2. Identification of WLATEs

Under standard IV or fuzzy RDD conditions—including continuity, local independence, overlap, and weak monotonicity—WLATEs are identified as a ratio of weighted reduced-form and first-stage discontinuities: $$\mathrm{WLATE}(w) = \frac{ \int w(z) \delta_Y(z) f_Z(z) dz }{ \int w(z) \delta_D(z) f_Z(z) dz },$$ where $$\delta_Y(z) = E[Y | R = c^+, Z = z] - E[Y | R = c^-, Z = z]$$ and similarly for the first-stage effect $\delta_D(z)$ (Caetano et al., 1 Feb 2026).

When IVs are discrete and/or only a single binary IV is observed, the WLATE can also be interpreted via the marginal treatment effect (MTE) function and its policy-relevant weighting scheme: $$\mathrm{WLATE}(\pi) = \iint w(x, u; \pi) \cdot \mathrm{MTE}(x, u)\, dF_{X,U}(x, u),$$ where $w(x, u; \pi)$ encodes the experimental or policy distribution, $u$ is the latent resistance to treatment, and $\pi$ parameterizes the policy or population of interest (Han et al., 2020).

3. Choice and Interpretation of Weighting Schemes

The choice of weights $w(z)$ determines the population over which treatment effects are aggregated. Several notable weighting schemes include:

Weighting Scheme	Definition	Interpretative Target
Uniform	$w(z) = 1$	Average CLATE (ATE if constant effects)
Compliance-weighted	$w(z) \propto [\delta_D(z)]^2$	Maximizes first-stage “strength” (CWLATE)
Policy/PRTE-based	$w(x, u; \pi)$ matches counterfactual policy exposure	Policy-relevant treatment effect under regime change
Kappa weighting	$w(x) = \Pr(D_1 > D_0 | X = x)$	Conditional average among principal strata (compliers)

The CWLATE maximizes correlation between the “instrument” and the first stage and is particularly robust in the presence of compliance heterogeneity (Caetano et al., 1 Feb 2026). Policy-relevant or external-validity effects are achieved by adapting $w(\cdot)$ to counterfactual exposure distributions, as in the PRTE/MTE framework (Han et al., 2020).

4. Estimation and Inference Procedures

When covariates are discrete, plug-in approaches estimate cell-specific reduced-form and first-stage jumps via local polynomial regression:

• For each $z_j$, estimate $\hat\delta_Y(j)$ and $\hat\delta_D(j)$,
• Plug into $$\hat\tau_Y = \sum_j \hat\pi_j \hat\delta_D(j) \hat\delta_Y(j)$$, $\hat\tau_D = \sum_j \hat\pi_j [\hat\delta_D(j)]^2$, yielding $\hat\beta_\mathrm{CW} = \hat\tau_Y / \hat\tau_D$ (Caetano et al., 1 Feb 2026).

Bias correction for local polynomial estimators follows robust bias-corrected inference, e.g., as developed by Calonico–Cattaneo–Titiunik, with explicit bandwidth-and-bias adjustment terms.

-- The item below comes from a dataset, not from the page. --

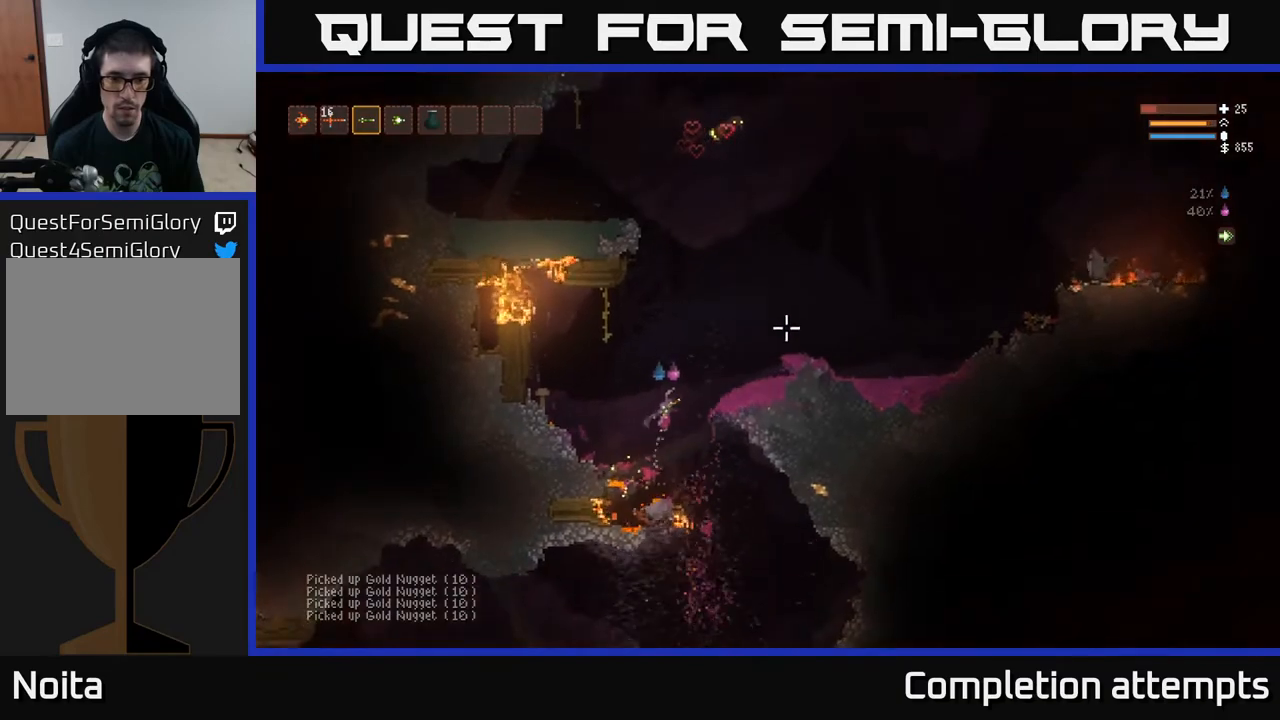
{"buttons": [], "left_stick": "right", "right_stick": "up-right", "events": [[300, "L2", "up"]]}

For general weighting types and continuous covariates, the kappa-weighting and semiparametrically efficient GMM/AIPW estimators generalize this approach (Słoczyński et al., 2022, Graham et al., 2018). Abadie’s kappa theorem establishes that for any measurable $g(Y, D, X)$,

$$E[g(Y,D,X) | D_1 > D_0] = \frac{E[\kappa \cdot g(Y,D,X)]}{\Pr(D_1 > D_0)},$$

where $\kappa$ is a function of the observed data and the propensity score $p(X)$ (Słoczyński et al., 2022). Normalized (Hajek-type) weighting estimators provide finite-sample stability and invariance properties. Under one-sided compliance, further normalization guarantees strictly positive denominators.

In saturated two-stage least squares (TSLS) settings with many covariate dummies, the “Saturated IV Estimator” (SIVE) provides median-unbiased inference for WLATEs even with weak instruments and high-dimensional controls. Fully robust variance estimation requires Hartley-Rubin-Kronmal (HRK) estimators and bias corrections (Boot et al., 2024).

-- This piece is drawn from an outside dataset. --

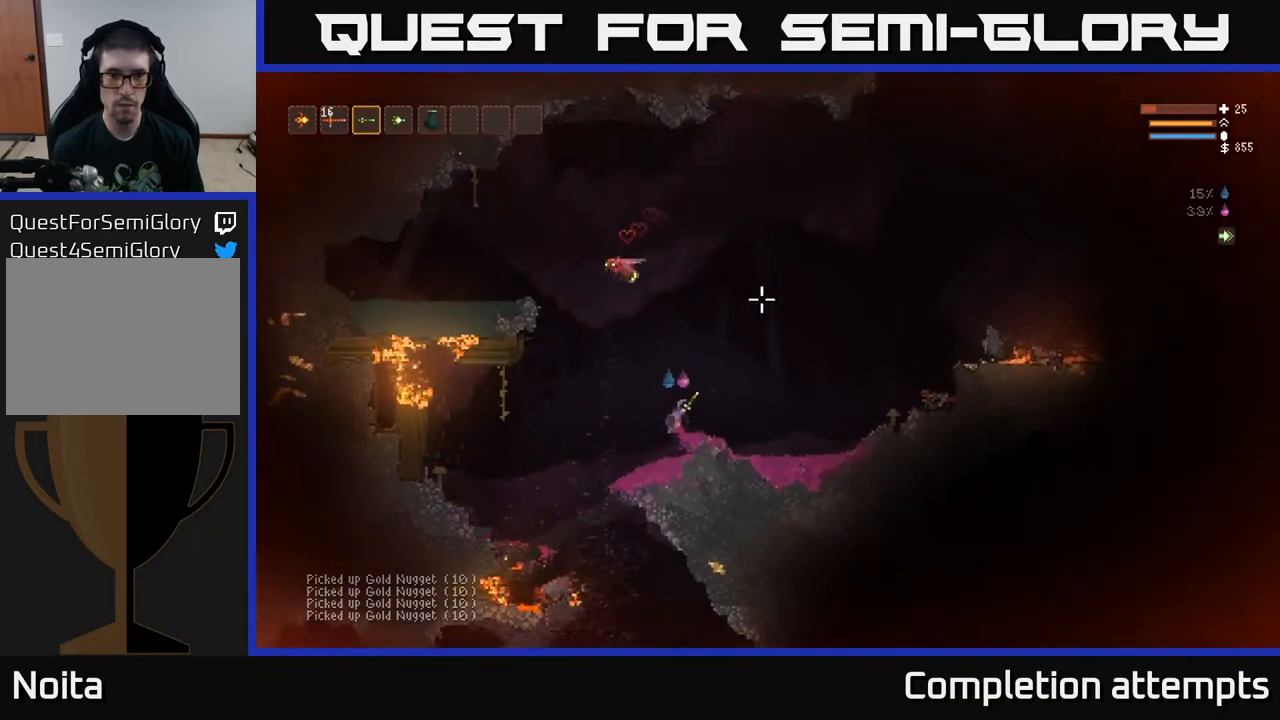
{"buttons": ["L2"], "left_stick": "left", "right_stick": "up-right", "events": [[83, "left_stick", "center"], [200, "left_stick", "left"], [217, "L2", "down"]]}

Kernel optimal matching (KOM) offers a unified nonparametric estimation framework for arbitrary WLATEs by formulating a quadratic program that minimizes the conditional MSE of the weighted estimator over reproducing kernel Hilbert spaces (Kallus et al., 2019).

5. Sharp Bounds and External Validity

In settings where only a binary instrument is available or support is limited, most WLATEs are not point-identified without further shape restrictions. Nonparametric bounds, computed via linear programming over approximating sieves (e.g., Bernstein polynomials for MTE densities), are attainable under monotonicity, concavity, or rank invariance assumptions (Han et al., 2020). WLATEs thus enable credible counterfactual evaluation of policy-reform effects that depart from the observed instrument variation.

A key implication is that conventional LATE is a special case within the WLATE class—with a weight function selecting only the incremental compliers induced by the observed instrument variation. By contrast, WLATEs allow explicit connection to counterfactual distributions and thus external validity.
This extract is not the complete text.